[Opening Supplied information section]

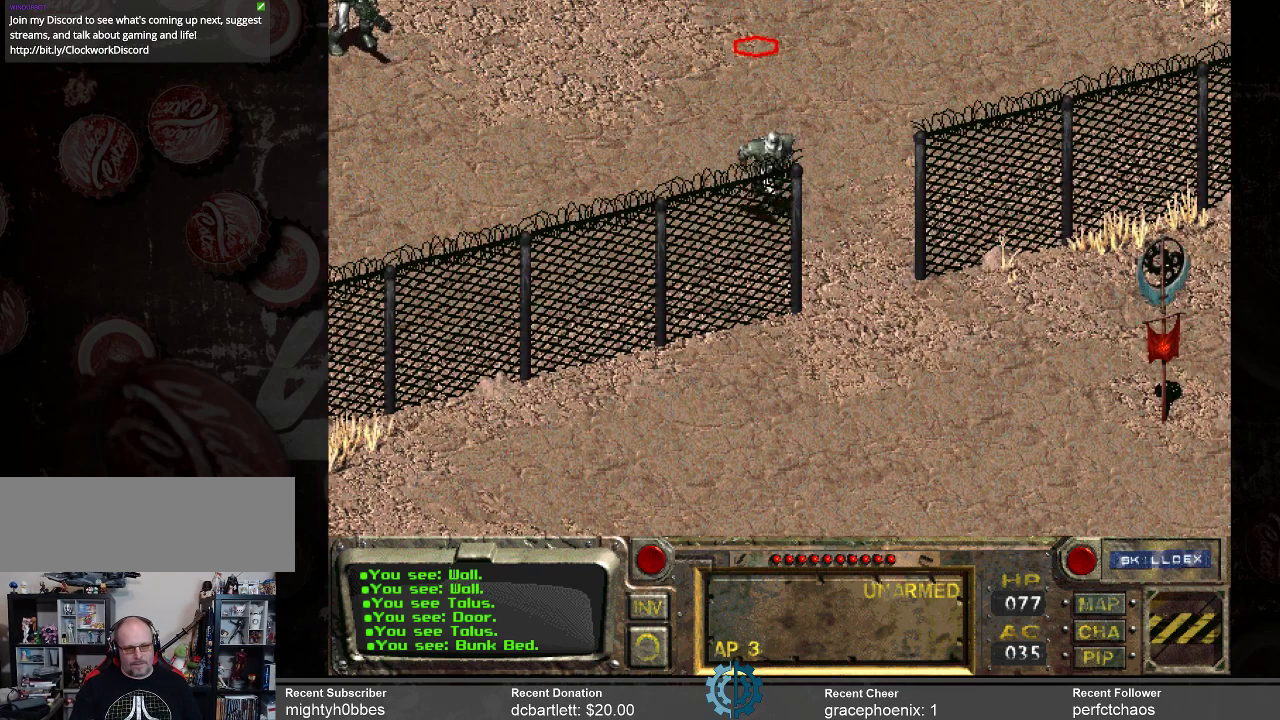
{"keys": [], "mouse": [], "events": []}
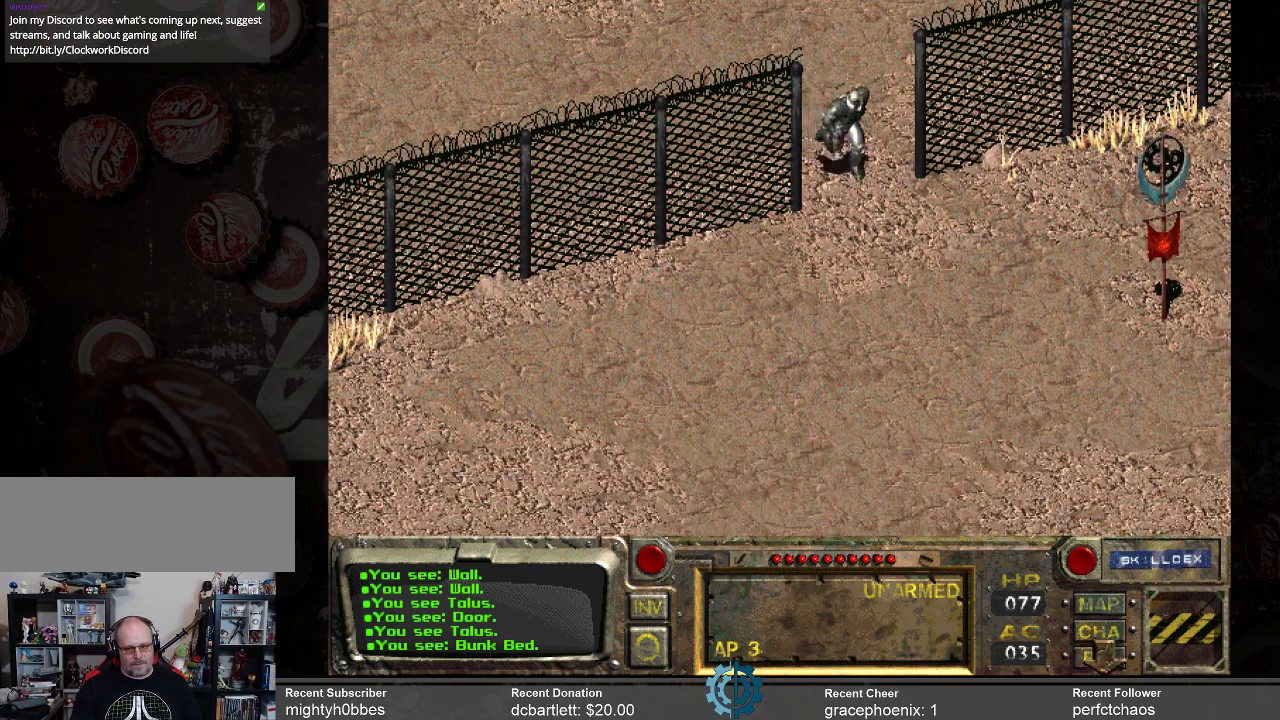
{"keys": [], "mouse": [], "events": []}
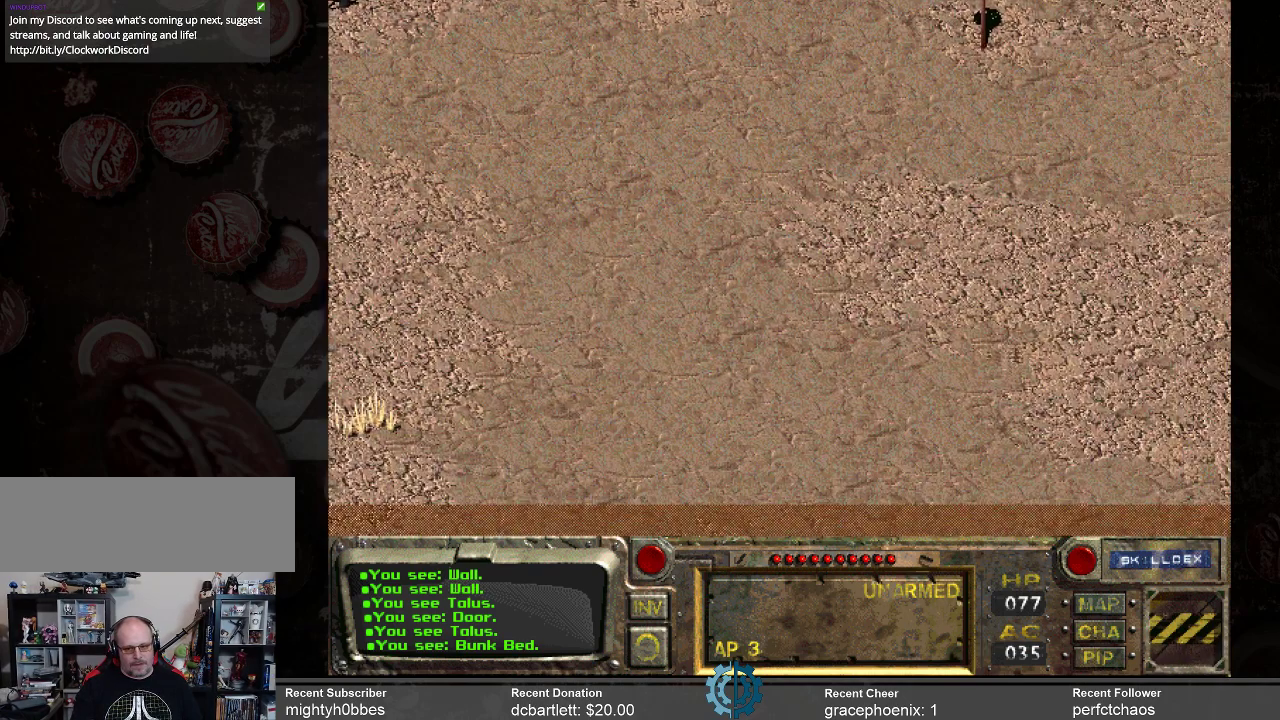
{"keys": [], "mouse": [], "events": []}
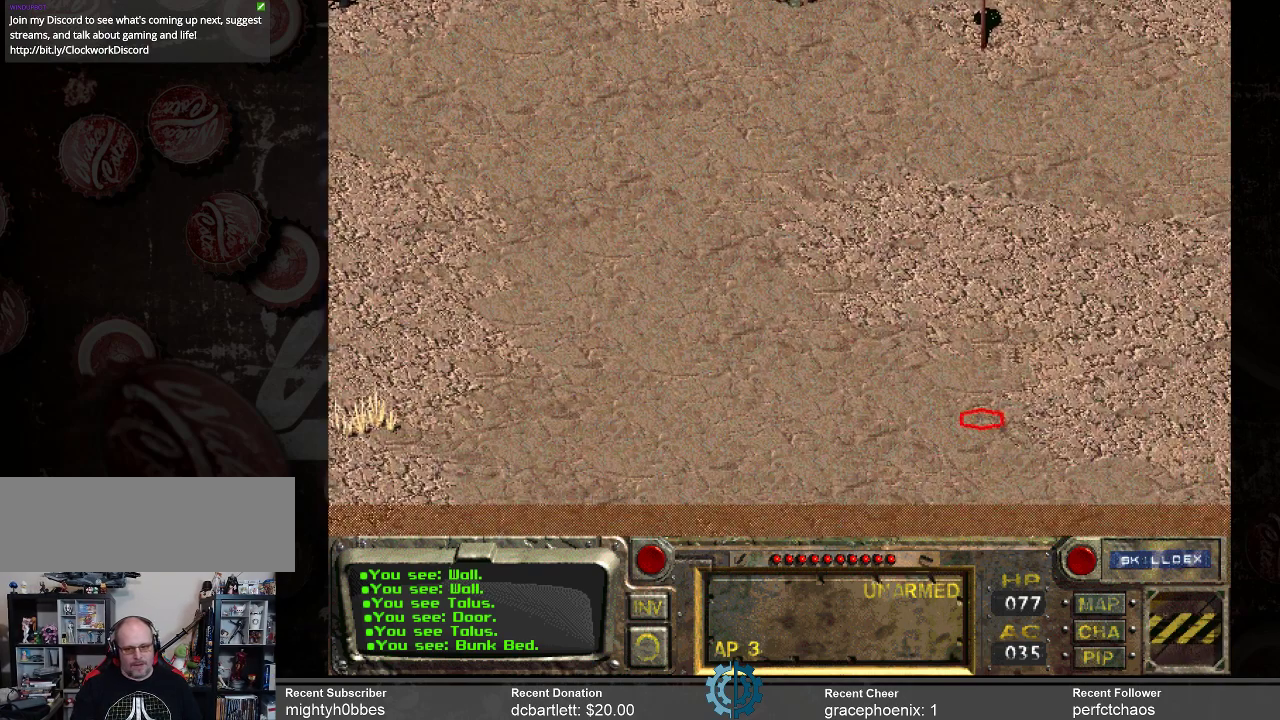
{"keys": [], "mouse": [], "events": [[133, "mouse_left", "down"], [233, "mouse_left", "up"]]}
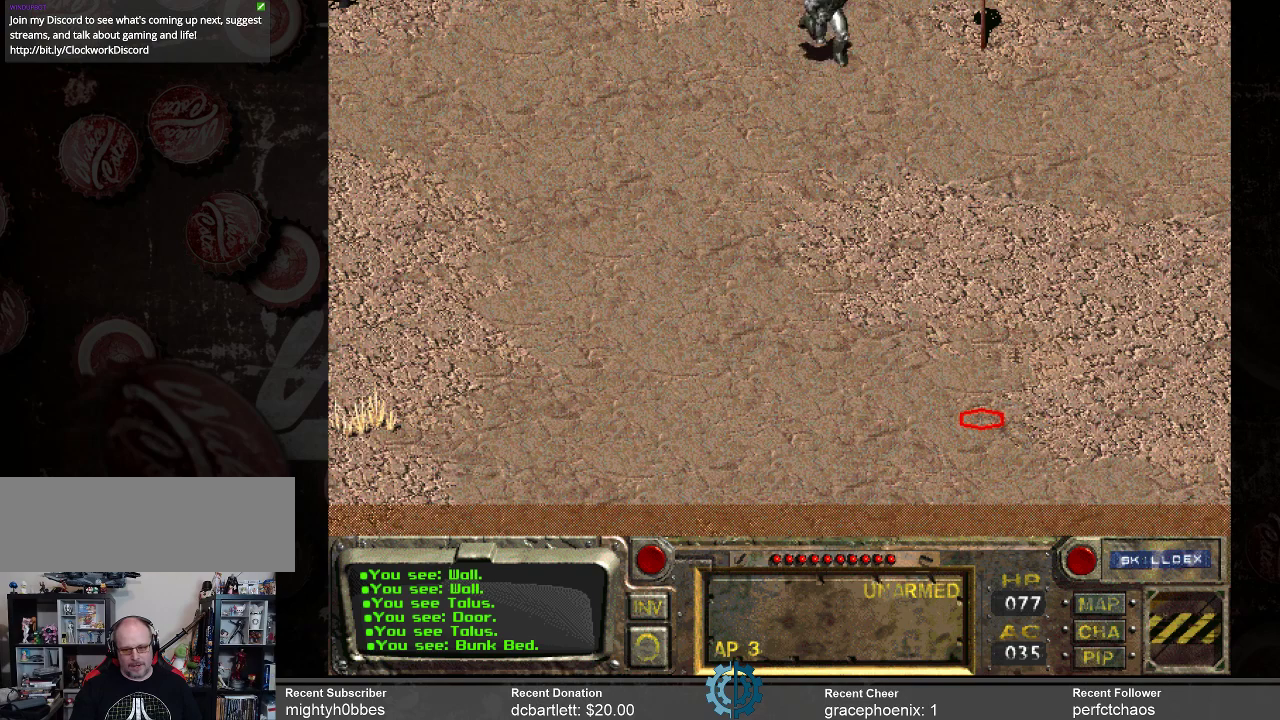
{"keys": [], "mouse": [], "events": []}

[Closing Supplied information section]

Task objective: Could you give all the records again, exactly, minus the pictures?

Written response:
{"keys": [], "mouse": [], "events": []}
{"keys": [], "mouse": [], "events": []}
{"keys": [], "mouse": [], "events": []}
{"keys": [], "mouse": [], "events": [[133, "mouse_left", "down"], [233, "mouse_left", "up"]]}
{"keys": [], "mouse": [], "events": []}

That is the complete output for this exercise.